**What you need to do:**
Can you write out the lines of the material word for word, everything from the line containing "Prodotti della stessa serie" down to the line containing "POSTS RECENTES", including both of those lines? Leave the pictures out of your answer.

Stored data entries:
________________________________________
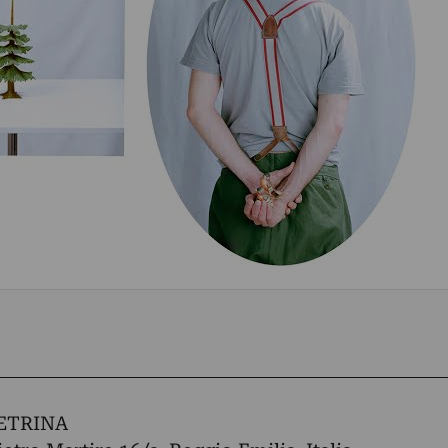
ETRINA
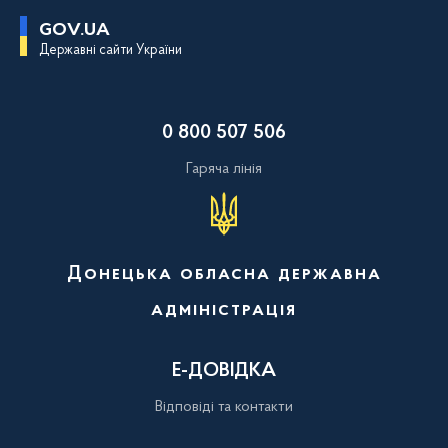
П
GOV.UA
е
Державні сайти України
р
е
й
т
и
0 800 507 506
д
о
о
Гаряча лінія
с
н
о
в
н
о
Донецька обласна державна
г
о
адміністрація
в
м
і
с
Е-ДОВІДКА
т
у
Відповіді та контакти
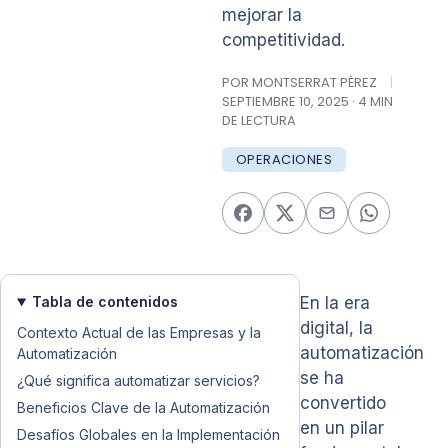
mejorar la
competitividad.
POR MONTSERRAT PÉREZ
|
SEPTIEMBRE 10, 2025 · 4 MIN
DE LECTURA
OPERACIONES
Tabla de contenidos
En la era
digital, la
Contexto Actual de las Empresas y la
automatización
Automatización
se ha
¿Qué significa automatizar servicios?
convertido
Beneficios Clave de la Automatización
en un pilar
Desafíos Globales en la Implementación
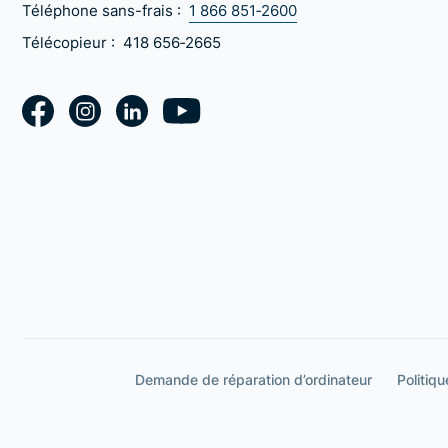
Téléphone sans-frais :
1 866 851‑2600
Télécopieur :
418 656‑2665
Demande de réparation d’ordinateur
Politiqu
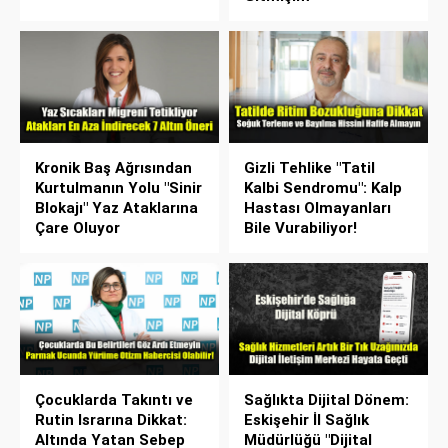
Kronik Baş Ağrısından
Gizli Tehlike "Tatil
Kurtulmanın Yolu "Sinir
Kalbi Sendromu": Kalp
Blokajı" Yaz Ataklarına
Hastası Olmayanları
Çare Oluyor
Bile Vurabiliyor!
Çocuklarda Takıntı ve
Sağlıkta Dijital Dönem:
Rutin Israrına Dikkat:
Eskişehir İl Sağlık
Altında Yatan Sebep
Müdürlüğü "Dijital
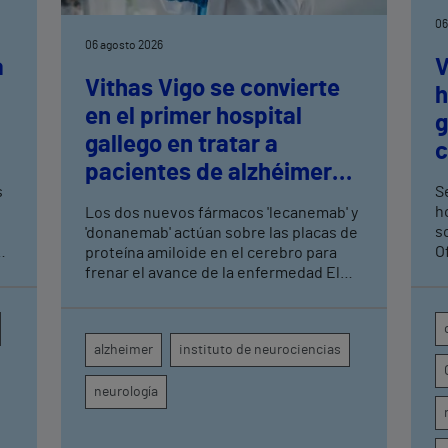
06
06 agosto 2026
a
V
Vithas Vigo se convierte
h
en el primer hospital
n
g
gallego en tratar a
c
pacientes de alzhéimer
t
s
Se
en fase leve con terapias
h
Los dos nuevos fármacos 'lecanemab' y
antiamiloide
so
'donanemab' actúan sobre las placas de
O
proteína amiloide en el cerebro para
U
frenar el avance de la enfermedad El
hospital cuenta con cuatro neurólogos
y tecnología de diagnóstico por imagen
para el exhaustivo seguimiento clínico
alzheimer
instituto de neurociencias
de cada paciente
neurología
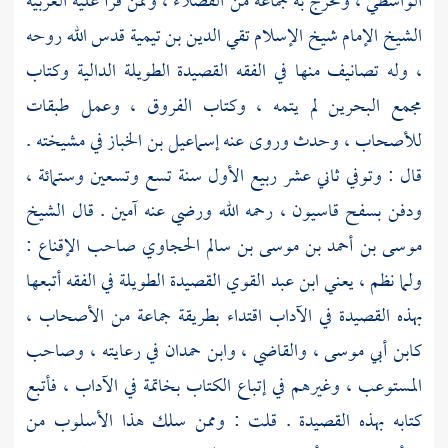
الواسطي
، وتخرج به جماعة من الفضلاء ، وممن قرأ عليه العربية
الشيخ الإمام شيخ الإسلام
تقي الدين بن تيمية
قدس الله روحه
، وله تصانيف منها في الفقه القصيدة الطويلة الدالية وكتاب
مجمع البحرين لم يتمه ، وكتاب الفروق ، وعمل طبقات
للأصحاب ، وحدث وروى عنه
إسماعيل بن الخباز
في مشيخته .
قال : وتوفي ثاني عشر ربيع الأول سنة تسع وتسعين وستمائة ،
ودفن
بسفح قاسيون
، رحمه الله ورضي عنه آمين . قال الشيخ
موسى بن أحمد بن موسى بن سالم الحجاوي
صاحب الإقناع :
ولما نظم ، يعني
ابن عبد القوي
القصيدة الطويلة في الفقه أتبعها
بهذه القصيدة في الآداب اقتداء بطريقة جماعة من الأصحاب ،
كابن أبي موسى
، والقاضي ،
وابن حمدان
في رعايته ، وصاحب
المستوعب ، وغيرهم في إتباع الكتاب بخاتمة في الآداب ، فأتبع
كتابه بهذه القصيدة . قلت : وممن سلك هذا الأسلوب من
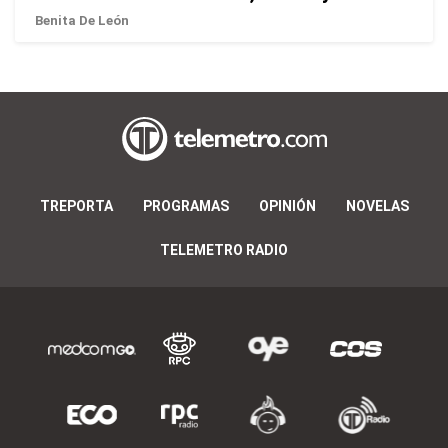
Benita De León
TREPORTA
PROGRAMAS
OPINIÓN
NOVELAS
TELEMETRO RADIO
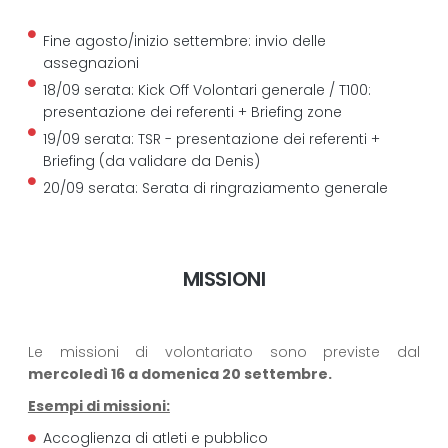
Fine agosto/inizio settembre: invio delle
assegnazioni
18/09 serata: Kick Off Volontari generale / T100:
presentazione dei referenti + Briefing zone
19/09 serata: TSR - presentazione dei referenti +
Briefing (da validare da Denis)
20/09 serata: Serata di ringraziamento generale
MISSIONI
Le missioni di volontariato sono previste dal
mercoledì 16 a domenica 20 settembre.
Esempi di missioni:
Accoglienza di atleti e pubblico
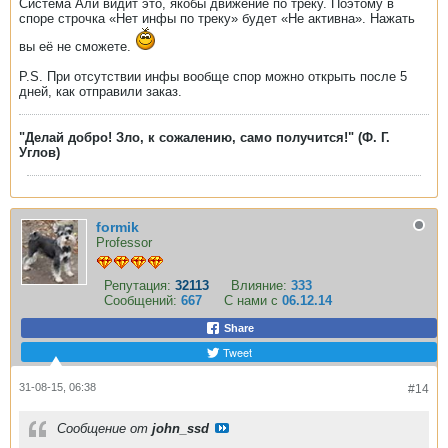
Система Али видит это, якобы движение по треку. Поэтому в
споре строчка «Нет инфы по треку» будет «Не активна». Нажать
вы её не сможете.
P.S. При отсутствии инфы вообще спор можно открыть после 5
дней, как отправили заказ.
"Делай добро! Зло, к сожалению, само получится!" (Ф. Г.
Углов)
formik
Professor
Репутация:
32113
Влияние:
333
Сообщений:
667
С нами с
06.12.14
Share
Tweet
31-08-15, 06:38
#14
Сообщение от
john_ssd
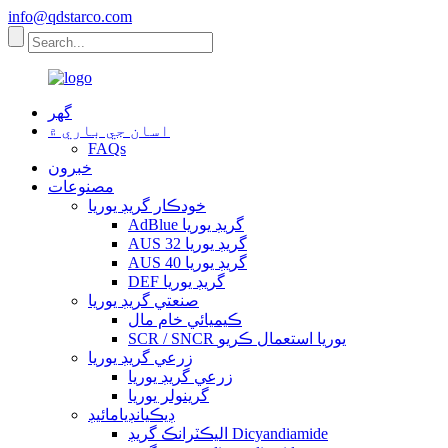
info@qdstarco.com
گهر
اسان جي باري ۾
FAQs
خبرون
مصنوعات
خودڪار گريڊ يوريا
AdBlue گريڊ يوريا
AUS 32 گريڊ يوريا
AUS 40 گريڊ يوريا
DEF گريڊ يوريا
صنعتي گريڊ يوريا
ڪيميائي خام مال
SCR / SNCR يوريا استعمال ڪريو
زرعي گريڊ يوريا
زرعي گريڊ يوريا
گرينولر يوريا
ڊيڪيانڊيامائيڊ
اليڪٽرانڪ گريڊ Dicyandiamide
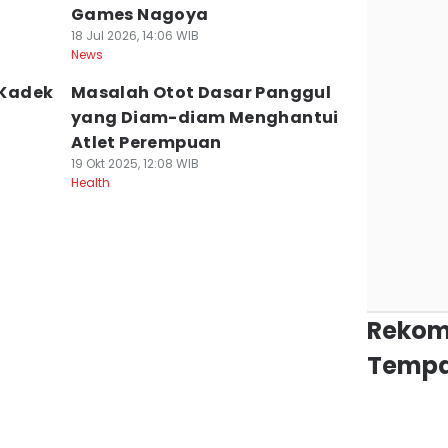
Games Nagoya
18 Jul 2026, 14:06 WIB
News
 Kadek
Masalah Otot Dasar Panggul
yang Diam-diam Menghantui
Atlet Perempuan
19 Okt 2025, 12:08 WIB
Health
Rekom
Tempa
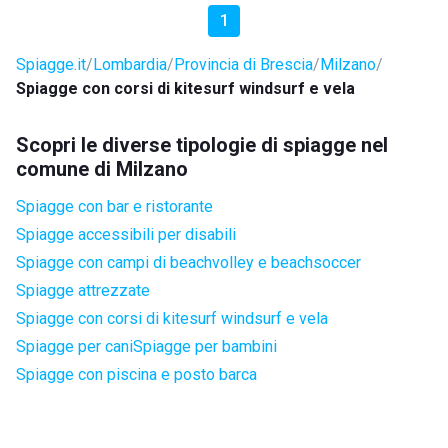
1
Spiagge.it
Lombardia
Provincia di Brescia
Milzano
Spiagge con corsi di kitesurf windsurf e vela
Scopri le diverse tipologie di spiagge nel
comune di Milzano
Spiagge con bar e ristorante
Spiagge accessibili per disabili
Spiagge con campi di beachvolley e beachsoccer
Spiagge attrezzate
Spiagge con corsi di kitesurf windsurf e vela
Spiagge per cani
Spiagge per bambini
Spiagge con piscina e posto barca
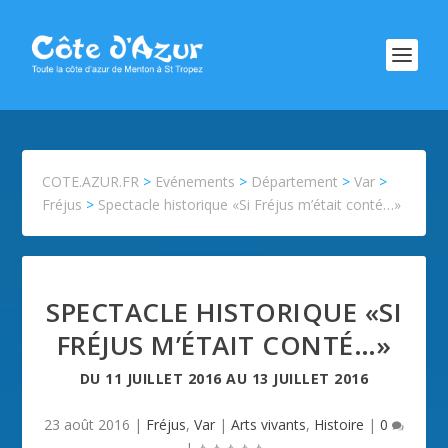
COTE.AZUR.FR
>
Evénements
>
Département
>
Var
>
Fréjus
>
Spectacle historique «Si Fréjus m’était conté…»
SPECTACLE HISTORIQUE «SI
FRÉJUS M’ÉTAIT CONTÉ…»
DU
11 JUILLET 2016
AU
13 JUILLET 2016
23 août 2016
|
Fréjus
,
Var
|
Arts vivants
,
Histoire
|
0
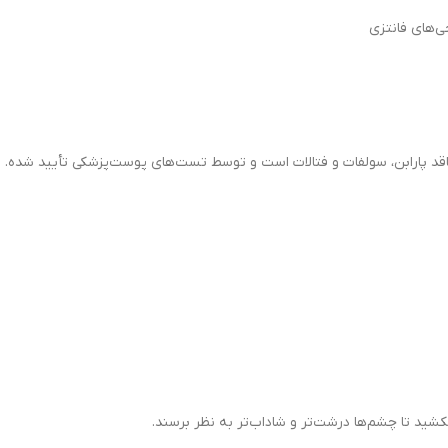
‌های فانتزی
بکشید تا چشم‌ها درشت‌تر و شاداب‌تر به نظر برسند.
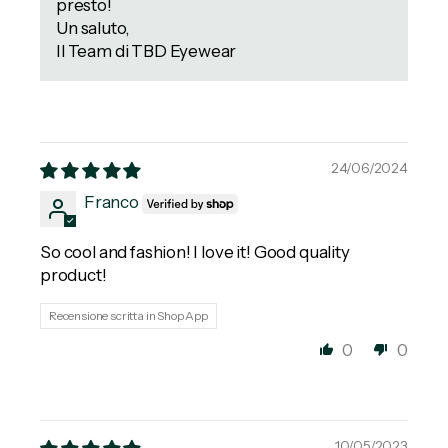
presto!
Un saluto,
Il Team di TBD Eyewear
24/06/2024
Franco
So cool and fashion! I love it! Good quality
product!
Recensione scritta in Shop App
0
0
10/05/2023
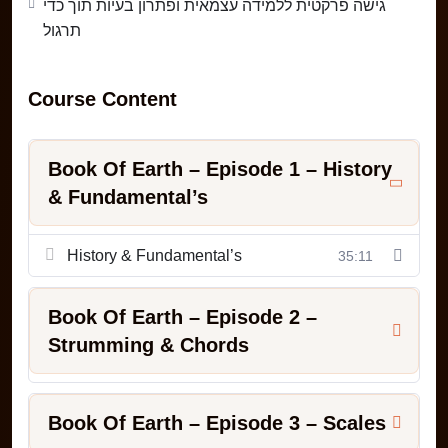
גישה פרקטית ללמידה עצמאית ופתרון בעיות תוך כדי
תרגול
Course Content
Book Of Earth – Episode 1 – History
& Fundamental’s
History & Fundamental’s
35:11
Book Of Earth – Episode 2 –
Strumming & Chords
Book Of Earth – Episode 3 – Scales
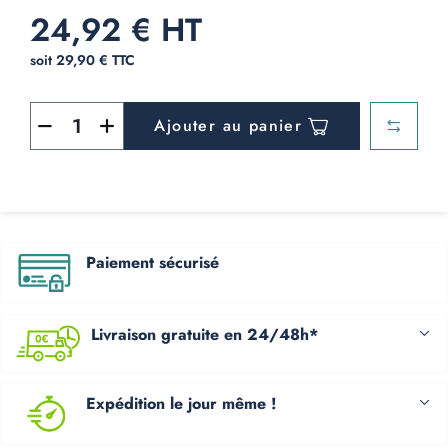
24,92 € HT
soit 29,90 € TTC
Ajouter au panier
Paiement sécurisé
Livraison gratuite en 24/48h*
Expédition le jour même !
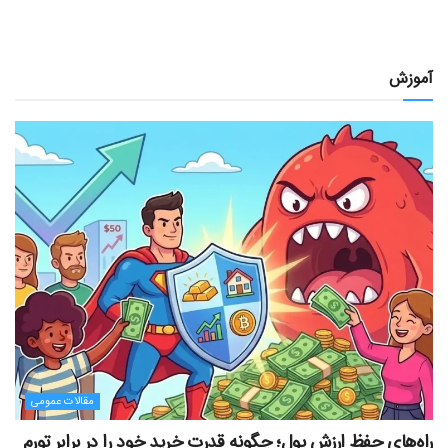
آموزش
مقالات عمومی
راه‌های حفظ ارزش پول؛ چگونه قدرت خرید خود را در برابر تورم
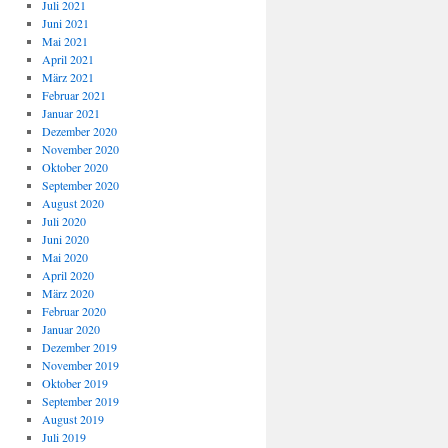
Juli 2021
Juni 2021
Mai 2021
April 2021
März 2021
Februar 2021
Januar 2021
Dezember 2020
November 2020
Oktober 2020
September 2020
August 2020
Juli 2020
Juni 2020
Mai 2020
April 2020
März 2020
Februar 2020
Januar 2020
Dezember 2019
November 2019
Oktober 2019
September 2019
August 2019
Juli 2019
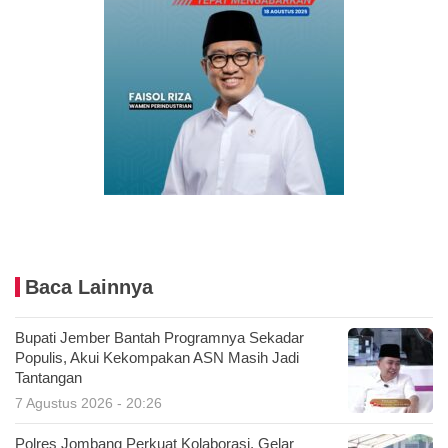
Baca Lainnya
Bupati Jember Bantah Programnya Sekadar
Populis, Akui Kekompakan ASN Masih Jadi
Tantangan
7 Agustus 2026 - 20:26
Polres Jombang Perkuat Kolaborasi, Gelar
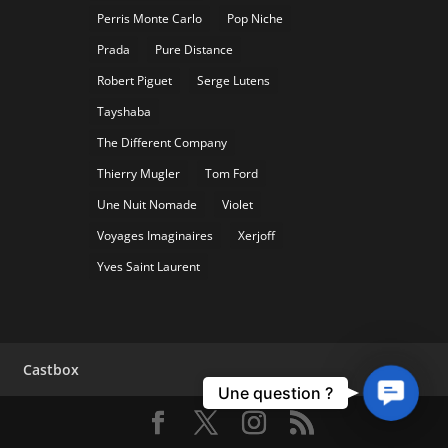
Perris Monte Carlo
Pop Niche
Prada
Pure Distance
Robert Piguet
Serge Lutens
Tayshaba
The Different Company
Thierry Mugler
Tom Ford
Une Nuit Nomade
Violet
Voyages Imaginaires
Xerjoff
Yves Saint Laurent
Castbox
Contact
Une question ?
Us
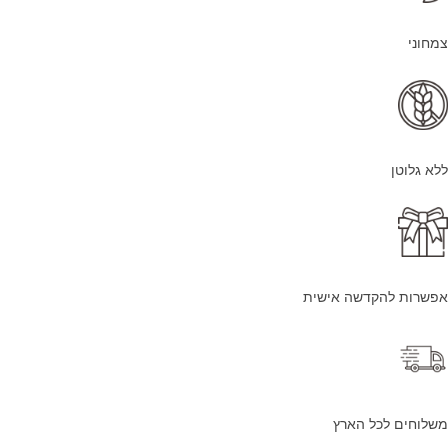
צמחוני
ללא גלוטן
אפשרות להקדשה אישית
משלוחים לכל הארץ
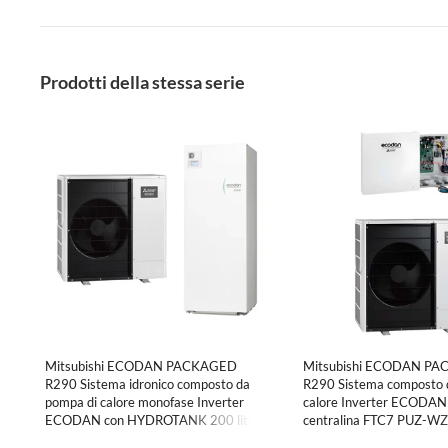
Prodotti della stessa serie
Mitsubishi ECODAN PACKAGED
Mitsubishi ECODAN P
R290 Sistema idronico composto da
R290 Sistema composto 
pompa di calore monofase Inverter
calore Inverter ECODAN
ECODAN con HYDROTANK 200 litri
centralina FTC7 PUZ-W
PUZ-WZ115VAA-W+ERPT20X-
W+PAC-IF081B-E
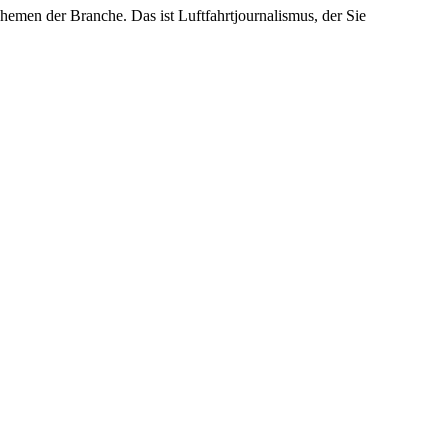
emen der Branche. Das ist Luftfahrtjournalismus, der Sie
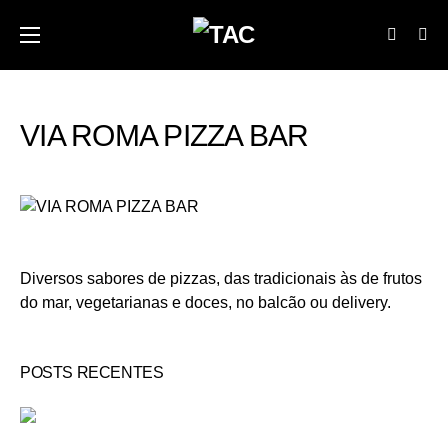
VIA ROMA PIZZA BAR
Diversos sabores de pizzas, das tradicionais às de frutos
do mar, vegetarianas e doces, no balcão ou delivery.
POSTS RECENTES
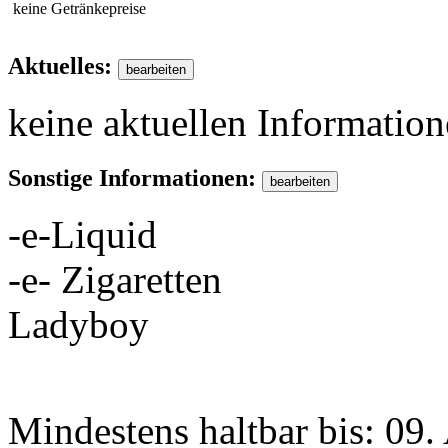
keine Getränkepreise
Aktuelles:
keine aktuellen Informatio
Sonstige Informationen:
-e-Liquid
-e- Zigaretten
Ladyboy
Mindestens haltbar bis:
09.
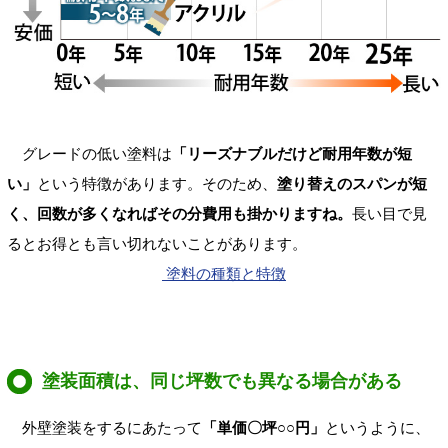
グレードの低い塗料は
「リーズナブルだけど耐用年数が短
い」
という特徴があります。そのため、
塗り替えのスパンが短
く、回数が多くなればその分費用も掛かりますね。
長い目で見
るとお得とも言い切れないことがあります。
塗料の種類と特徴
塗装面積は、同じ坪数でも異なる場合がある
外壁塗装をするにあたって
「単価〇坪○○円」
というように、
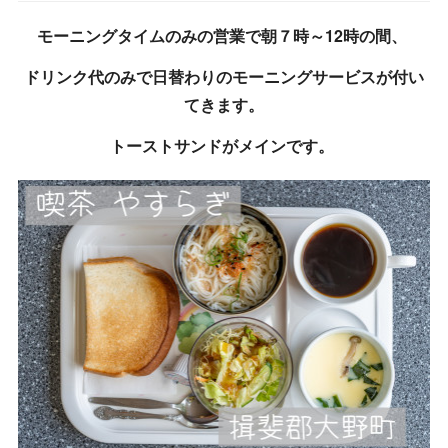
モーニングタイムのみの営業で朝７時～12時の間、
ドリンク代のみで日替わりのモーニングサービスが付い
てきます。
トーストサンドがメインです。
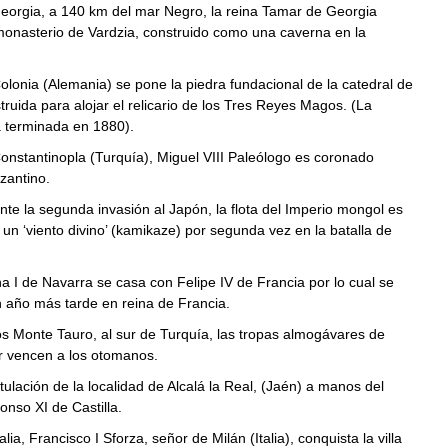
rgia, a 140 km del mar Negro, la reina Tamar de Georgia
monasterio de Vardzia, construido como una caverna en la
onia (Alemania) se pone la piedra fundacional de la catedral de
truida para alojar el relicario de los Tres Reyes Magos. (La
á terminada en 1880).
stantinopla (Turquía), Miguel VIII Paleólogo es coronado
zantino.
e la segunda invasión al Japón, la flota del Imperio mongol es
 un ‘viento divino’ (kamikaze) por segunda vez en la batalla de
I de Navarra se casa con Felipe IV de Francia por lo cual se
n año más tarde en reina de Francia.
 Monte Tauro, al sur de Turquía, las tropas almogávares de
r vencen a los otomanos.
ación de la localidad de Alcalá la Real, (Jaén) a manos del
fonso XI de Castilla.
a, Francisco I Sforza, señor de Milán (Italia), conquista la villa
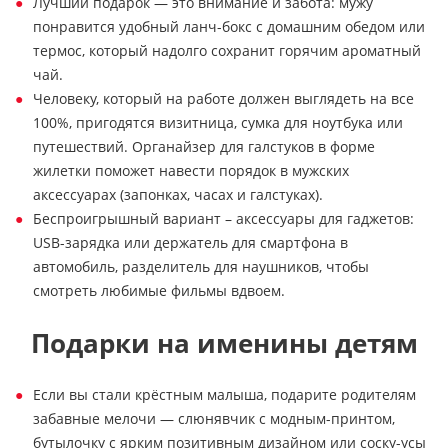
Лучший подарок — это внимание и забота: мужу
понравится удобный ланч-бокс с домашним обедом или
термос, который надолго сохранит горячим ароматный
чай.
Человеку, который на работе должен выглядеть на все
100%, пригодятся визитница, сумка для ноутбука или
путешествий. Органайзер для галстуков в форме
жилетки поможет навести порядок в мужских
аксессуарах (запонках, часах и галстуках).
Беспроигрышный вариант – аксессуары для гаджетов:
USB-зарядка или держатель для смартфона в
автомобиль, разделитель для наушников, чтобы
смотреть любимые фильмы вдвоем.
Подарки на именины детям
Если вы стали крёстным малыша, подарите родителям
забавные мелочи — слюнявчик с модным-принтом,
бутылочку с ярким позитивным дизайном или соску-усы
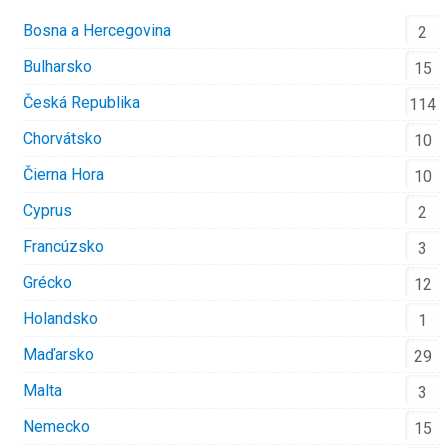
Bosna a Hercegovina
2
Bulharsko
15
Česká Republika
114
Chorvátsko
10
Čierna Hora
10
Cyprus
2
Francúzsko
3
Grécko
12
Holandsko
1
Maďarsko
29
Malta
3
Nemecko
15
________________________________________
**Reply:**
Prodotti della stessa serie
Mitsubishi ECODAN PACKAGED
Mitsubishi ECODAN P
R290 Sistema idronico composto da
R290 Sistema composto 
pompa di calore monofase Inverter
calore Inverter ECODAN
ECODAN con HYDROTANK 200 litri
centralina FTC7 PUZ-W
PUZ-WZ115VAA-W+ERPT20X-
W+PAC-IF081B-E
emen der Branche. Das ist Luftfahrtjournalismus, der Sie
VIA ROMA PIZZA BAR
Diversos sabores de pizzas, das tradicionais às de frutos
do mar, vegetarianas e doces, no balcão ou delivery.
POSTS RECENTES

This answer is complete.